**Exercise**
Go through the listing below and show each line that has the word "rule".

**Material provided**
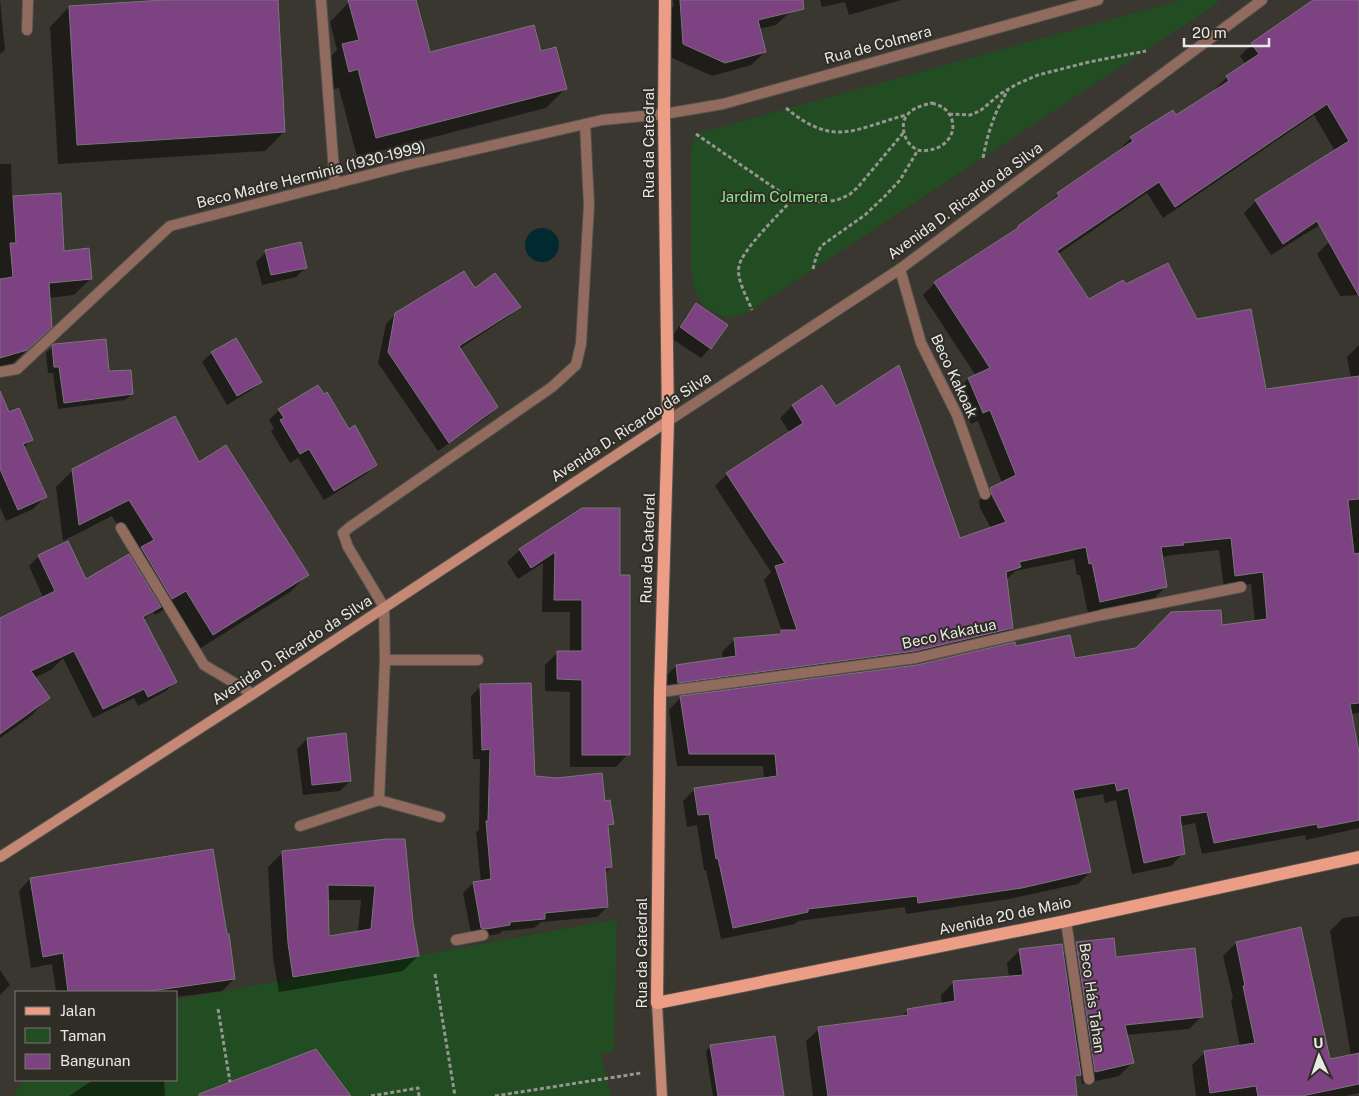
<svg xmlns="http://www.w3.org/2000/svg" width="1359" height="1096" viewBox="0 0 1359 1096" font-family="'Public Sans',sans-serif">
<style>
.green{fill:#224d23}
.water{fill:#002a2f}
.shadow{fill:#0007;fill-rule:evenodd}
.building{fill:#7c4281;stroke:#7a757b;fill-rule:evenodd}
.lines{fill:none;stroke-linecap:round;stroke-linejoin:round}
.service-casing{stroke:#55534d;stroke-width:12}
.minor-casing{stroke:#55534d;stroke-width:12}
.tertiary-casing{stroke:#55534d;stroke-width:12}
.secondary-casing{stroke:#55534d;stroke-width:12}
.primary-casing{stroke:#55534d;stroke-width:14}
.path{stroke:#96958f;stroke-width:3;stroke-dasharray:4 2.5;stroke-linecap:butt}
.service{stroke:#926b5f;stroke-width:10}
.minor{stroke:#926b5f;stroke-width:10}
.tertiary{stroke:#926b5f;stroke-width:10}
.secondary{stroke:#c48875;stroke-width:10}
.primary{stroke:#eb9d85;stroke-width:12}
.labels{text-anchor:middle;stroke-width:4;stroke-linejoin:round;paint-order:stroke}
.street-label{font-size:15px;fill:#e9e8e4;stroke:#2f2d26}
.park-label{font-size:15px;fill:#92ea92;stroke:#2f2d26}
</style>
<rect width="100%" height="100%" fill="#393730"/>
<path class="green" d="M1181,0H1219L1218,3L745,314L727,318L706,308L697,296L693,284L691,268V149L696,134Z
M617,919L614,1051L601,1054L611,1096H13L24,1080H176V1000Z"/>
<path class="water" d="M525 245a17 17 0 1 1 34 0a17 17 0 1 1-34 0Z"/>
<path class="shadow" d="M0,0L5,50L0,54Z
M185,0H276L284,132L265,151L58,164L50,27L69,7Z
M358,0H415L429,53L540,52L566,88L546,108L357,157L339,88L329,90L323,65L337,50L330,22L349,2Z
M673,0H794L790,12L776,25L759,29L765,52L751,65L712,76L670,57L667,12L674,6Z
M820,0H901L849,15L845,2L822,7Z
M1315,0H1359V201L1271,255L1244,213L1256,201L1335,151L1314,115L1163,218L1147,193L1058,254L1088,301L1125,286L1197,321L1265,390L1351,378L1347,357L1359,345V713L1350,714L1359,758V828L1306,840L1305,835L1202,854L1195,823L1180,826L1183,853L1171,866L1132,874L1116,800L1105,803L1103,794L1074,799L1090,872L1078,884L1009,899L906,914L905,907L798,921L795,924L721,939L706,870H704L697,825L687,827L683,801L695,789L764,779L763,766H677L669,710L681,697L917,666L1015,648L1074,660L1136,649L1221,626L1255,622L1251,584L1224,588L1219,550L1172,555L1162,557L1166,586L1154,599L1088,613L1080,575H1077L1074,559L1015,571L1006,580L1012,628L1000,640L666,694L664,678L676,666L723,659L722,652L735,639L777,636L782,631L764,580L771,572L715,486L727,474L790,433L780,418L792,406L822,387L836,408L959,539L991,528L980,508L979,501L991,489L1002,483L978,421L971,424L956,391L968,379L976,376L923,295L935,283L1014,232L1046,206L1058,194L1120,152L1119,150L1131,138L1176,117L1216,91L1215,89L1227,77L1246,65L1240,56L1252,44Z
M0,164H11L12,197L60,194L63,252L91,278L74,295L49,298L34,343L9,367L0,369Z
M1359,234V295L1340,296L1317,254L1329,242Z
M266,252L306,267L296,277L262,285L256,262Z
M474,290L519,307L509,316L459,349L497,407L487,417L438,451L378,363L386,324L396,314Z
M697,305L710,348L701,358L671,338L687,315Z
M55,345L108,373L132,394L125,400L58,409L53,373H48L46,353Z
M212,353L260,382L250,391L227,405L202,362Z
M279,410L348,430L376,464L366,474L324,500L298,458L290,463L271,431L274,428L269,420Z
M0,418L31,440L23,448L45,497L33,509L6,521L0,507Z
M199,463L307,575L290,592L196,651L169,607L155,615L153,612L143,620L176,681L166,691L138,706L134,698L93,718L63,658L51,670L34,678L48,698L31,716L0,738V620L64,644L29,566L39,556L85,580L131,559L136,554L112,516L63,541L56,487L73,470Z
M583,510L619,576L628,754L616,767H570V692L545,691V665L557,653H570V612H542L543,563L518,579L507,562L520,550Z
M481,686L534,782L604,802L612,823L607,829L611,867L604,874L607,907L597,917L541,922L534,928L502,931L499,934L472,938L463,893L473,883L481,882L476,832L479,830L480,759H473L471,696Z
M307,739L350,781L340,791L303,795L297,749Z
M388,840L412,922L418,956L403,971L279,992L273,958L268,867L283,852ZM327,900H361L358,932L328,937Z
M30,879L234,979L222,991L176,997V992H56L52,964L31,968L19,891Z
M1359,916V1093L1345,1096H1196L1192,1065L1205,1052L1240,1047L1231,1000L1233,998L1223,956L1236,943L1330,1060L1351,1056L1330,931L1343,918Z
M1077,943L1115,958L1202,1016L1189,1029L1126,1035L1132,1063L1119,1076L1082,1084L1081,1073L1074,1080L1076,1096H813L806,1041L819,1029L900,1018L908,1010L942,1005L941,995L954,982L1009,977L1007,963L1020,950L1063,957Z
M0,970L10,985L0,995Z
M711,1046L783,1096H713L706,1051Z
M93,1080H164L165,1096H69Z"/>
<path class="building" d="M164,0H278L285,132L77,145L69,6Z
M348,0H416L430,52L534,25L541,51L556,47L567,89L376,138L358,69L349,72L342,44L359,40Z
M680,0H803L804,9L758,20L766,52L725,63L683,44Z
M1313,0H1359V296L1317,221L1283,244L1255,200L1349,141L1327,104L1175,207L1159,182L1057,251L1089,299L1123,280L1126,284L1168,263L1197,319L1251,309L1266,389L1359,376V499L1348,500L1354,554L1359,553V703L1350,704L1359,753V820L1318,828L1317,824L1214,843L1207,812L1180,816L1185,854L1144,863L1128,788L1117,791L1115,783L1073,790L1091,872L1022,888L918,903L917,896L808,909V912L733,928L718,858L716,859L709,814L698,815L694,788L777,776L775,754H689L680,696L917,665L1015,642L1016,646L1070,635L1075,658L1136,648L1171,612L1221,610L1222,625L1267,619L1263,572L1235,576L1231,538L1183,543L1184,545L1161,547L1167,587L1100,602L1092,563L1089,564L1086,547L1019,562L1021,567L1006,572L1013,628L915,651L678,683L676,665L736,656L734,638L781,634V630H797L775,566L785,563L726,473L803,423L792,405L822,385L836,406L899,365L960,538L1006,522L992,495L990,488L1016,475L990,410L983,413L968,378L990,368L934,282L1018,228V226L1059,196L1057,193L1133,141L1130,137L1173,110L1176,115L1229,81L1226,76L1259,54L1251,43Z
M61,193L64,251L89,248L92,279L49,283L52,327L27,350L0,358V279L13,277L10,243H16L13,196Z
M301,242L307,268L271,275L265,250Z
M464,271L475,288L495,273L521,307L459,346L498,407L449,443L388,352L395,313Z
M696,303L728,325L711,349L680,327Z
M236,338L262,382L237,396L211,352Z
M106,339L109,371L131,370L133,394L64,403L59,367H54L52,345L54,344Z
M318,385L324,394L327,392L349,429L355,425L377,465L334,491L309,449L300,454L280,420L284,418L278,409Z
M0,391L9,412L19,408L33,440L23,444L47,497L18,510L0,469Z
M175,416L199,462L226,445L309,575L213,635L186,591L172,599L141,547L154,540L129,500L79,525L72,469Z
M582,508H620V575H630V755H582V680L557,679V651H582V600H554L555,552L531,568L519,549Z
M68,541L86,579L129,554L161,607L143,617L177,682L148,697L144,689L103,709L74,651L31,671L50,698L0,734V618L55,591L38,555Z
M531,683L535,776L557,778L602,773L605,801L610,800L614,824L608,825L612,867L605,868L608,907L545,913V919L510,922V925L486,929L481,928L473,882L491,879L486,821H488L490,749L482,750L480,684Z
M346,733L351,781L312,785L307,738Z
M387,839H405L413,922L419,956L293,977L288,943L282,851ZM328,885L375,886L371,929L329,936Z
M213,849L227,934H229L235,979L144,992H68L63,953L43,957L30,878Z
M1301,927L1330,1059L1359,1053V1084L1302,1096H1258L1256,1086L1210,1093L1204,1051L1255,1043L1243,986H1245L1236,942Z
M1114,938L1116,957L1195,948L1203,1017L1125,1025L1134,1063L1095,1072L1076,942Z
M1062,944L1081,1075L1075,1076L1077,1096H828L818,1027L908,1015L907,1009L955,1001L953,981L1023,975L1019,949Z
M775,1036L784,1096H718L710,1045Z
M316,1049L351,1096H199V1094Z"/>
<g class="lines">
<g class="service-casing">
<path id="service" d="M321,0L335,184
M900,269L921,343L957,415L985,494
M121,528L204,665L253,694
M385,660H478
M660,692L916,658L1102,615L1241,587
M379,800L385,660L384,607L348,547L343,533L350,527L552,387L576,365L581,344L589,205L585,124
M300,826L379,800L440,817
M1066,921L1089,1079"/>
</g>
<g class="minor-casing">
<path id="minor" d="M27,30L28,0
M0,372L17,369L170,226L407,165L585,124L602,120L664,114
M456,940L483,935"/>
</g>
<g class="tertiary-casing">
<path id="tertiary" d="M664,114L723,104L1098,0
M668,421L900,269L1262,0"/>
</g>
<g class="secondary-casing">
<path id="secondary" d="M0,857L253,694L668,421
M657,1003L662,1096"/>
</g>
<g class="primary-casing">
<path id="primary" d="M665,0L664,114L668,421L660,692L657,1003L1066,921L1359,857"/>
</g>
<path class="path" d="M932,103C937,105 942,106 946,110C960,125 951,144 934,149C929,150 923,152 918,150C905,145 898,125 908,114C914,107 924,105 932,103Z
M786,108C834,148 854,129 906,115
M949,114L970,115L980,111L1000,94L1017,84L1038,75L1089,62L1146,51
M696,134L792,200C780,213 742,250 739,266C736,279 747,297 752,310
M983,158C988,132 994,113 1008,90
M792,200L825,202L837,200L849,195L858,187L904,132
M813,269L816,257L821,246L865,215L885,196L900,180L918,150
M435,974L455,1096
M218,1009L230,1082
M371,1096L418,1088L419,1096
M495,1096L641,1073"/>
<use href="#service" class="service"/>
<use href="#minor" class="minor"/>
<use href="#tertiary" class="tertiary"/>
<use href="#secondary" class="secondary"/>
<use href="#primary" class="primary"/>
</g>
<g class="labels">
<g class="street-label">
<text transform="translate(878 45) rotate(-15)" y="5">Rua de Colmera</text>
<text transform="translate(649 143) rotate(-90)" y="5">Rua da Catedral</text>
<text transform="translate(311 175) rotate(-14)" y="5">Beco Madre Herminia (1930-1999)</text>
<text transform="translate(965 201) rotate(-36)" y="5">Avenida D. Ricardo da Silva</text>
<text transform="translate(954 376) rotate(65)" y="5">Beco Kakoak</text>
<text transform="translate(631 427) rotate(-33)" y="5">Avenida D. Ricardo da Silva</text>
<text transform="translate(648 548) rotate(-88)" y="5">Rua da Catedral</text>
<text transform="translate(949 634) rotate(-12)" y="5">Beco Kakatua</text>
<text transform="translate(292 650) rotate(-33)" y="5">Avenida D. Ricardo da Silva</text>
<text transform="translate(1005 916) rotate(-12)" y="5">Avenida 20 de Maio</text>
<text transform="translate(642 953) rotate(-90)" y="5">Rua da Catedral</text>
<text transform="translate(1092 998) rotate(82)" y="5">Beco Hás Tahan</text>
</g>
<g class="park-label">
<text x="774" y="202">Jardim Colmera</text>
</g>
</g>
<rect x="15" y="991" width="162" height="90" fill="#2f2d26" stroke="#797872"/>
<rect x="25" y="1007" width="25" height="8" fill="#eb9d85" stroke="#797872"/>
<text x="60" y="1016" font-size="15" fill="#e9e8e4">Jalan</text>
<rect x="25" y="1028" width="25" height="15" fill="#224d23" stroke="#797872"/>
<text x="60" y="1041" font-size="15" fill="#e9e8e4">Taman</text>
<rect x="25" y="1054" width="25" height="15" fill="#7c4281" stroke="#797872"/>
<text x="60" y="1066" font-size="15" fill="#e9e8e4">Bangunan</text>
<g transform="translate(1319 1056) rotate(357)" stroke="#2f2d26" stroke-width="4" paint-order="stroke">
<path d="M0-4L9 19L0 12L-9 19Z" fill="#e9e8e4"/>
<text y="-8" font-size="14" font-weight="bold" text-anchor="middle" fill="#e9e8e4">U</text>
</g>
<path d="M1184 38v8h85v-8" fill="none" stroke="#e9e8e4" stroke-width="2.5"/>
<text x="1192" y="38" font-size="15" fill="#e9e8e4" stroke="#2f2d26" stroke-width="4" paint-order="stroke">20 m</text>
</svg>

**Expected answer**
.shadow{fill:#0007;fill-rule:evenodd}
.building{fill:#7c4281;stroke:#7a757b;fill-rule:evenodd}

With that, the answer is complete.